Tuesday, March 22, 2011

Amos' Vision

Walking the main path through Boi Town and Kpellemue during the early morning hours and dusk hours is like going to a small town grocery store just after 5 p.m. It’s hard for me to get very far before running into someone. One day I stopped to talk with middle-aged man caring a bundle of sticks on his head. He let me try it out. The load must have weighed over 50 pounds, as I could barely make it up the hill. Somewhat amused, he took it off my hands and continued on his hour-long trek.

On several occasions I also ran into Joseph, a young man about my age walking village to village to sell medicines in order to save money for college. On average he estimates that he walks about five hours a day.

Then there’s Jacob. A friend of mine who’s often around the farm, I asked him to charge my phone. The village is off the grid, so he had to go in town. The transport to get there and back, at 40 Liberian dollars, was almost the same cost of actually the phone. Assuming you walk, that’s a half day of work you’ve missed.
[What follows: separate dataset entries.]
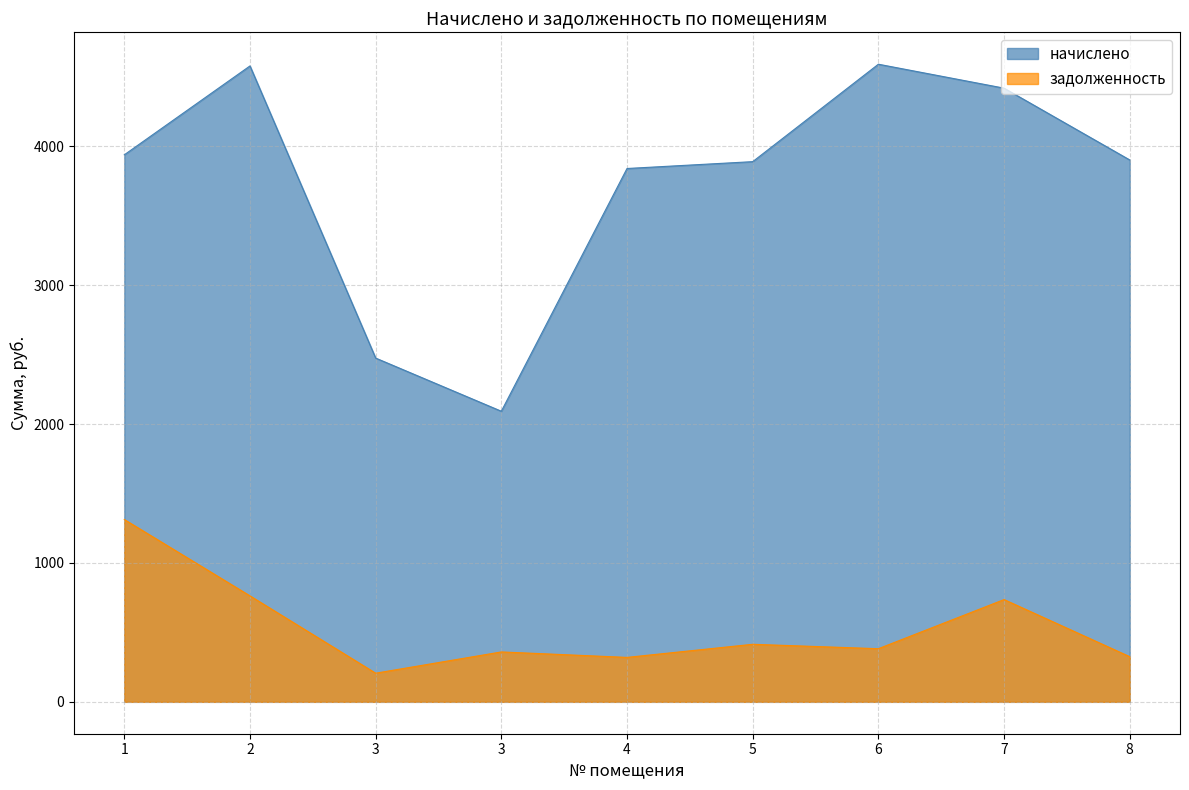

How many values in the начислено series exceed 3902?

5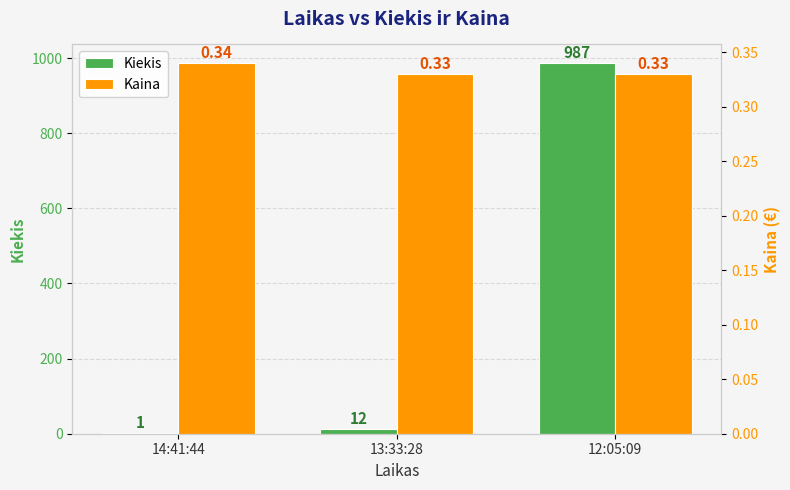

What is the label of the 2nd bar from the right?

13:33:28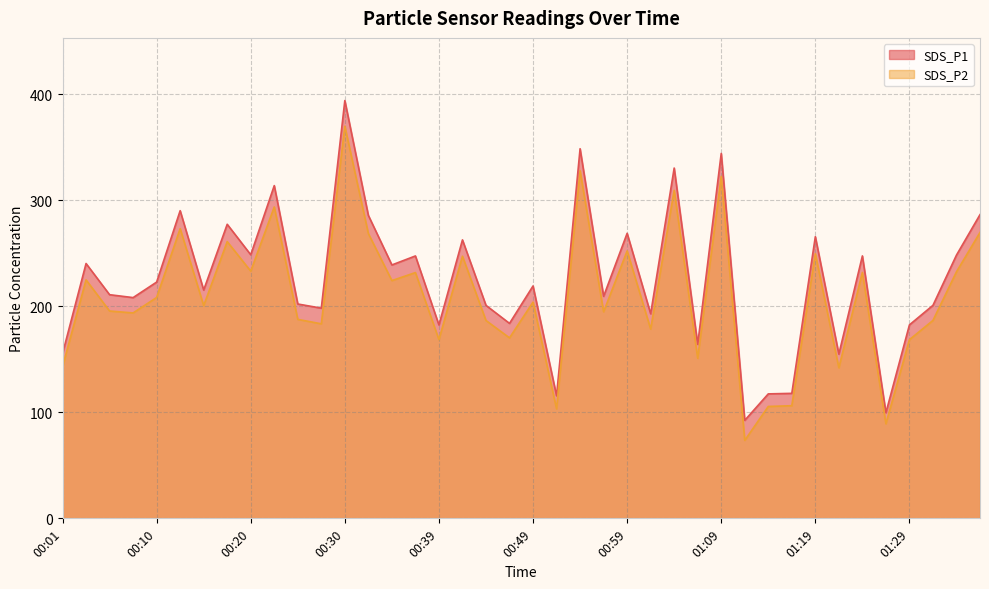

Does the chart display data point markers on the line(s)?

No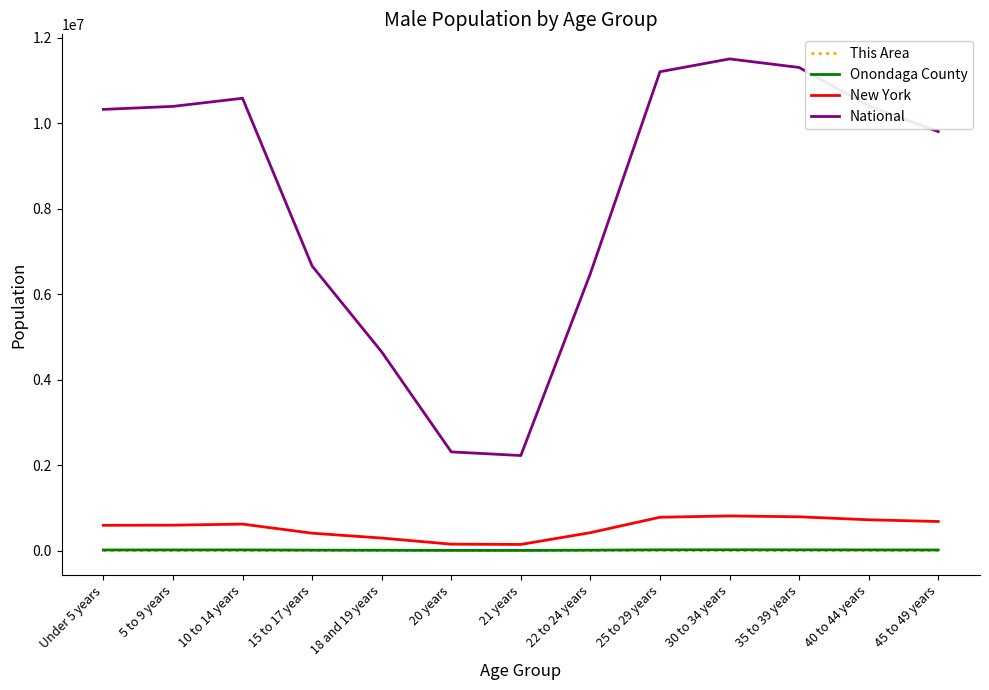

Is this an area chart (filled region under the line)?

No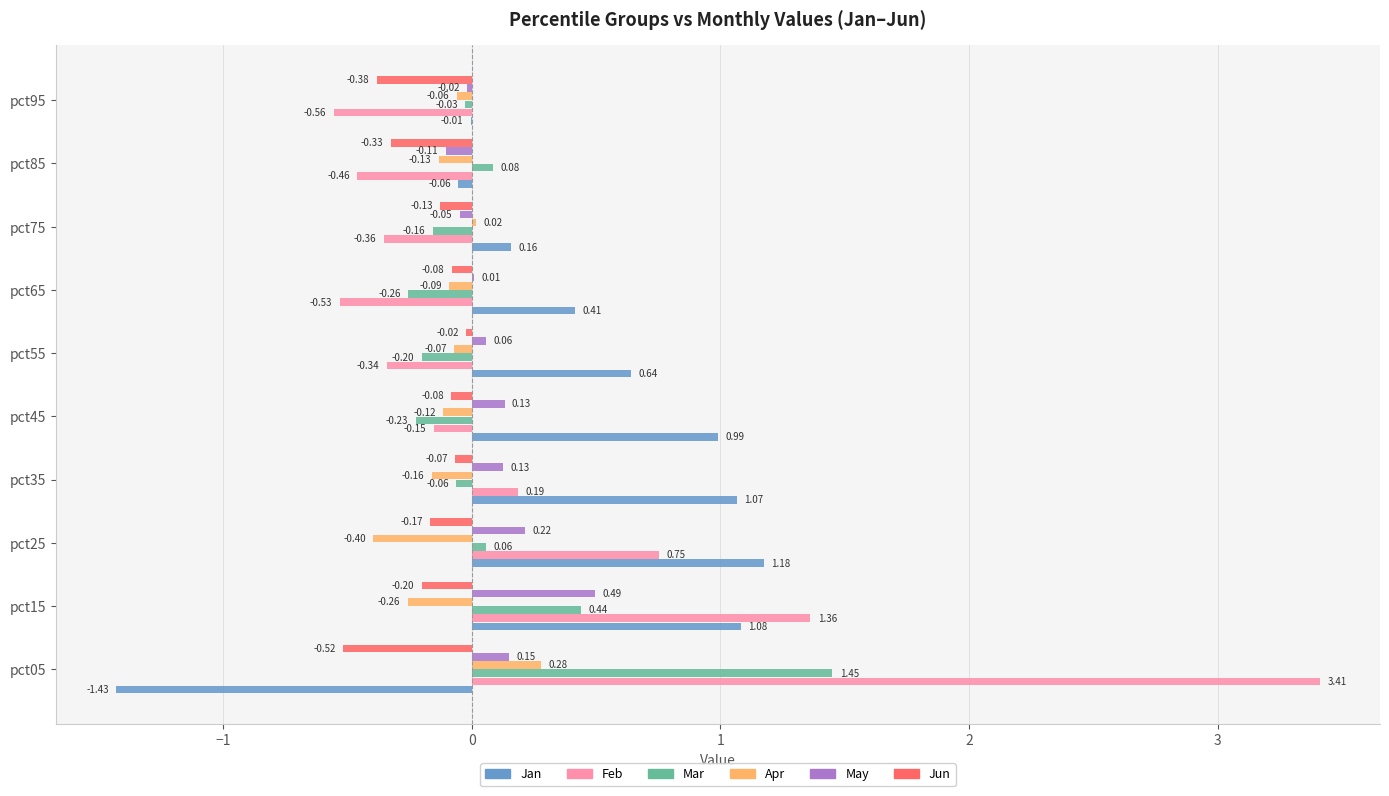

What is the sum of the Mar values at pct45 and pct55?

-0.4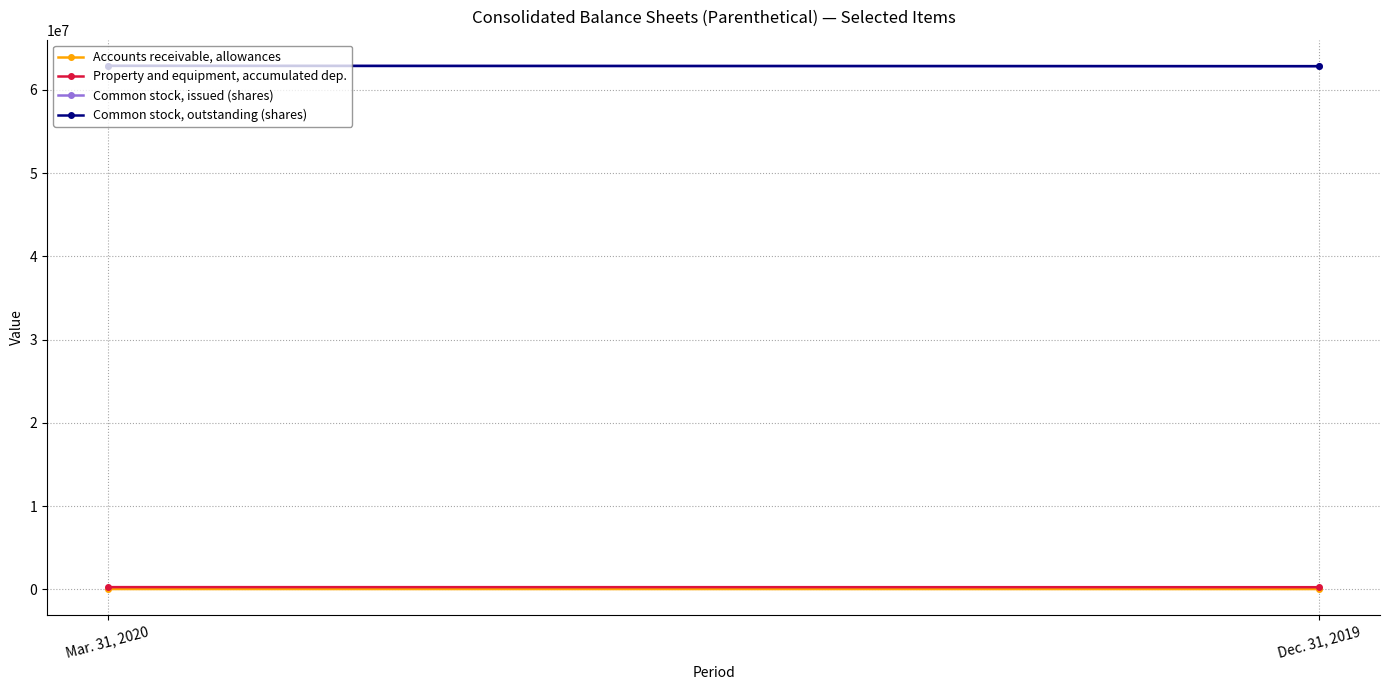

Reading left to right, transcribe all the data shown in this chart.

Accounts receivable, allowances: 23971	21015
Property and equipment, accumulated dep.: 254054	245718
Common stock, issued (shares): 62885000	62843000
Common stock, outstanding (shares): 62885000	62843000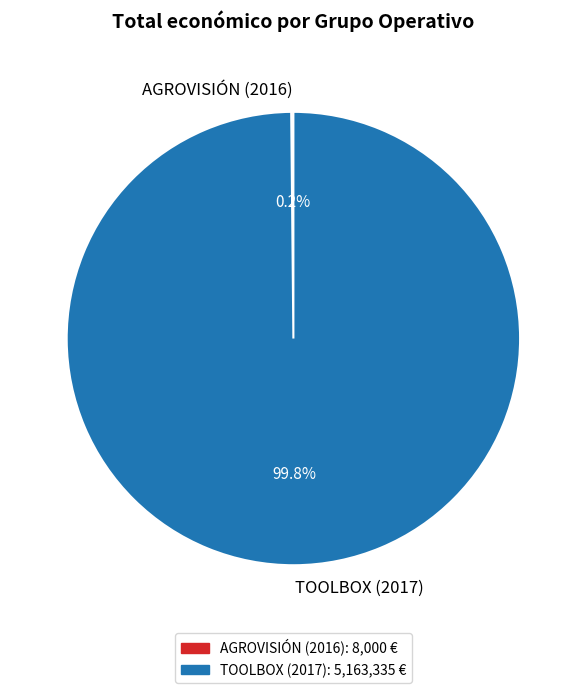

Which category has the biggest portion of the pie?

TOOLBOX (2017)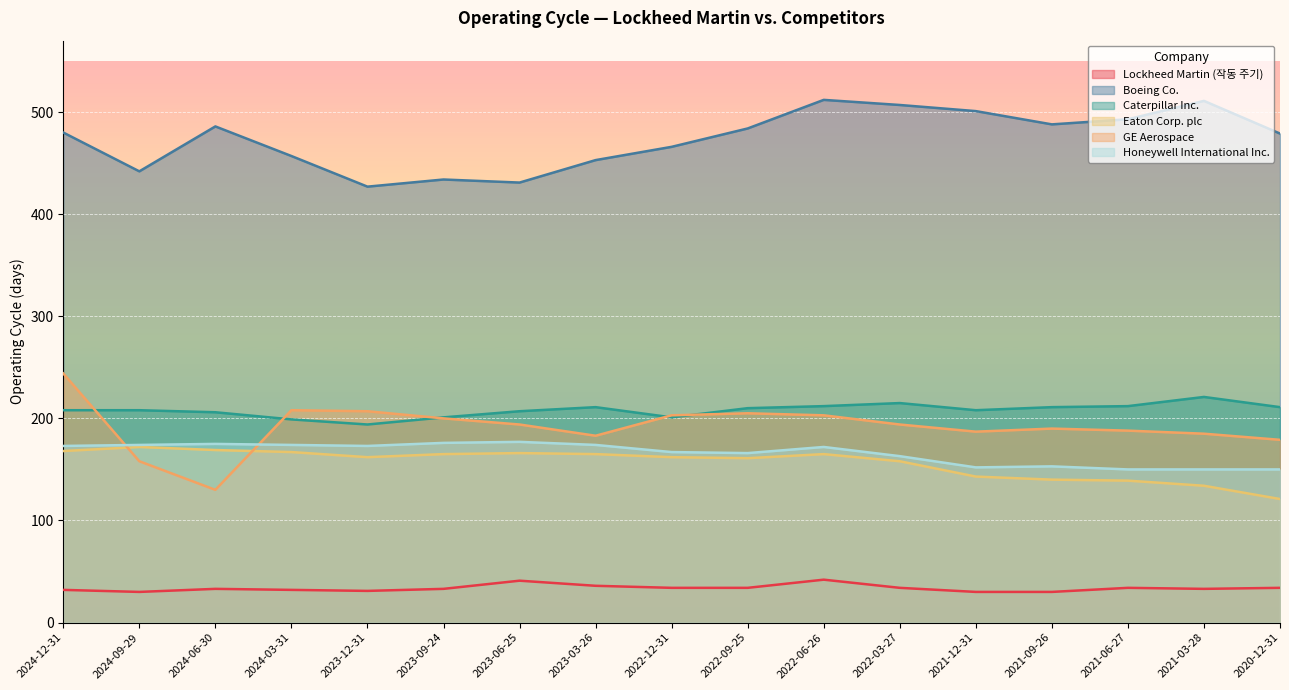

What are all the series names shown in the legend?

Lockheed Martin (작동 주기), Boeing Co., Caterpillar Inc., Eaton Corp. plc, GE Aerospace, Honeywell International Inc.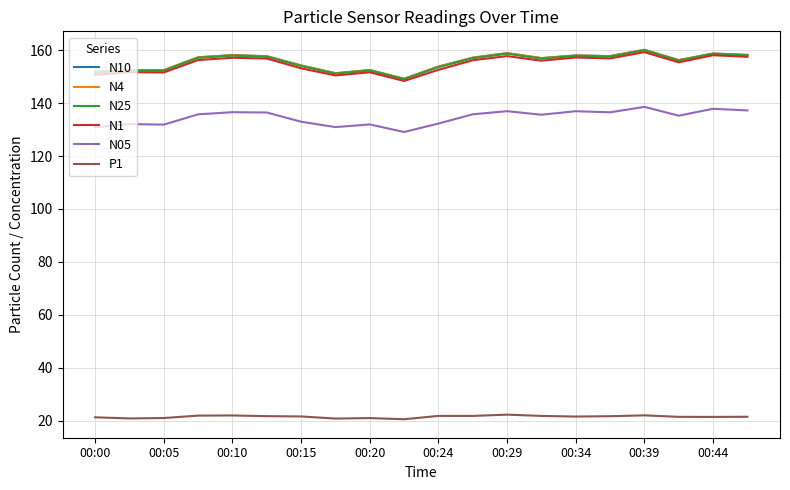

What is the maximum value for P1?

22.2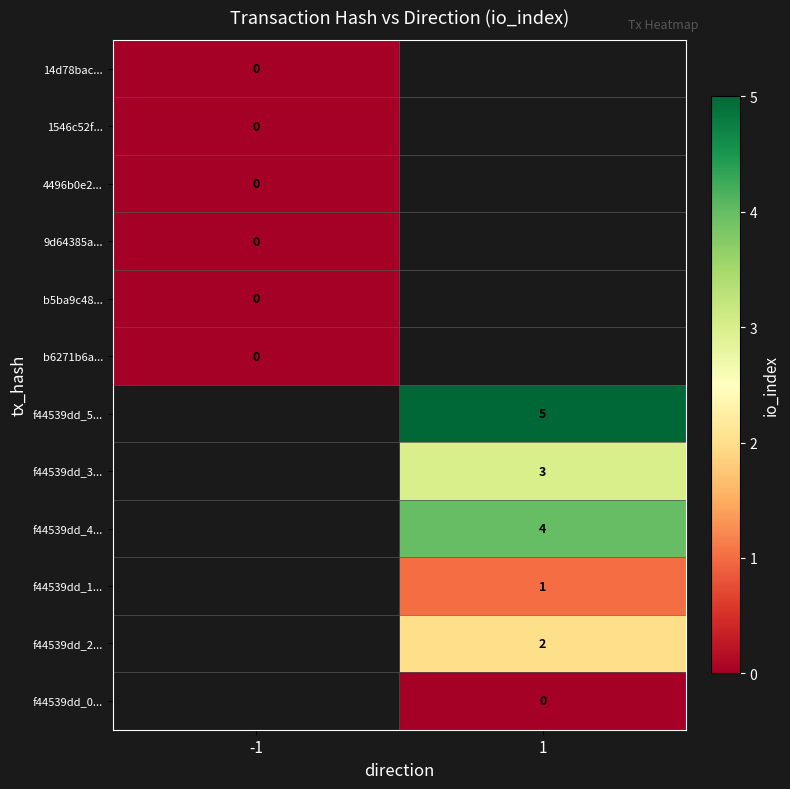

Which label corresponds to the smallest value in the chart?

-1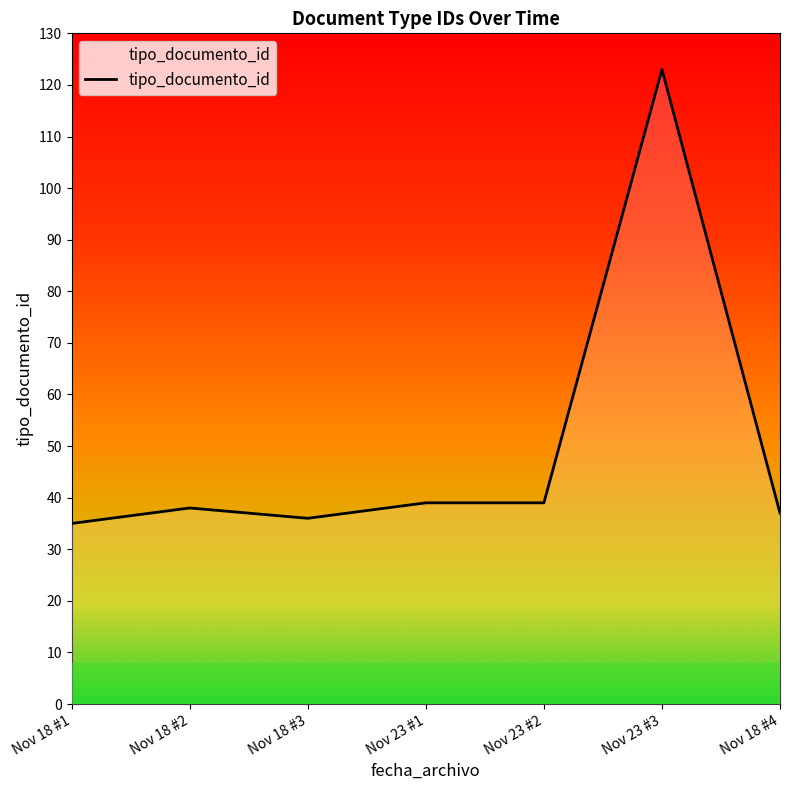

What is the ratio of the value at Nov 18 #2 to the value at Nov 18 #1?

1.1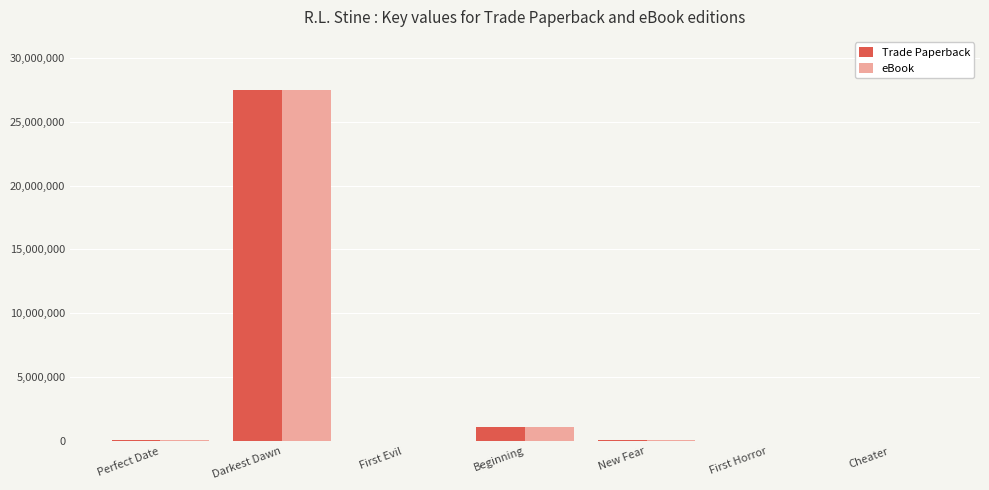

What value does the eBook series have at Perfect Date, to the nearest 10?

96900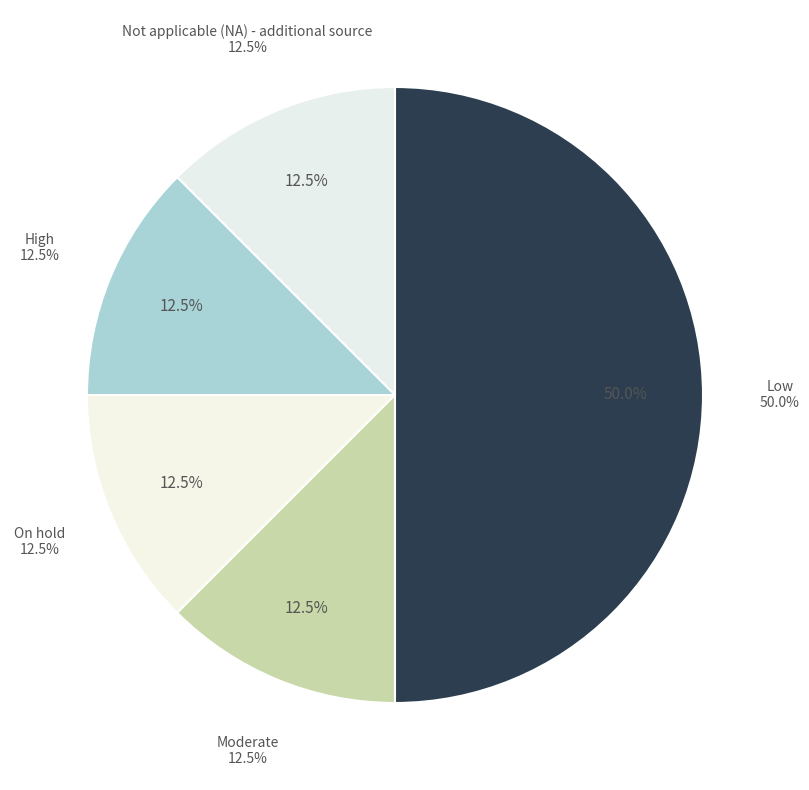

The Low slice represents 50% of the pie. True or false?

True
I met many shopkeepers in the village, such as Niepoo, who kept me satiated with the delicious, peanut buttery Liberian snack, kanyah. Others sold small consumable items like matches and cigarettes. But I only met one entrepreneur (or maybe more accurately, one entrepreneurial family). This was Amos, who I’ve previously mentioned briefly.

Amos is an elementary teacher at a nearby school that I took a half day to visit, and almost every afternoon you can find him on his porch, in his dusty Florida Marlins hat and running shorts, working on tomorrow’s lesson plan. He’s one of the few people in the village with a concrete home and one of even fewer who have completed high school. His responses to questions can be slightly curt, but at the same time he’s a bit of a jokester. In his spare time he works on his rubber and rice farms, and recently has been vaccinating children in the village for polio on behalf of the World Health Organization. His wife, Framadah, runs the only “restaurant” in town, and is a local to Kpellemue (Amos is from out of town). Amos explained that she didn’t get very far in school – he tried to teach her the ABC’s and she only got to K – but she’s quite the shrewd businesswoman.

Amos is even more enterprising. After I got to know him a bit better, he told me about some of his past failures with fish farming, but also how he has other plans. Particularly nagging him is an idea to bring electricity to the village. He wants to save enough money to buy a small generator to charge cell phones, which are growing in number in Kpellemue and surrounding villages (no nearby villages have electricity either). He would use Framadah’s restaurant as an anchor point. He envisions the restaurant extending service to dinner time, when the generator could be used to power a TV and VCR to screen football matches and movies. During the screenings for which he would charge admission, he could charge phones and serve meals, coffee and tea.

He’s thinking bigger, too. His next idea after that is to start a rubber purchasing/consolidation depot. Currently, most villagers individually take their rubber into town and sell it to the traders in the market, getting middleman prices. His plan is to buy up any rubber in the village at the going rate that traders are offering and take it in aggregate, to save on transport costs, directly to Firestone, the multinational company. The villagers would benefit because they wouldn’t have the added transport costs, and his transport costs would be covered by the higher margins at Firestone.

He went on and on like this in priority order – next it was poultry farming, then pineapple. As with anything entrepreneurial and especially agricultural, there’s an enormous amount of risk. Exhibit A is his fish farm, which crashed when the region was hit by a drought. But still, I can see the opportunity: I bought a pineapple in the village for the equivalent of 35 cents, while I saw the same pineapple in the city a week later for around $2.50.

And it seems like he’s not the only one of the family. His brother-in-law Anthony is planning to start a pharmacy, giving the aforementioned Joseph a run for his money. I can only hope that Amos and others like him hang around and hang onto these visions. He’s one of few who are really leading by example.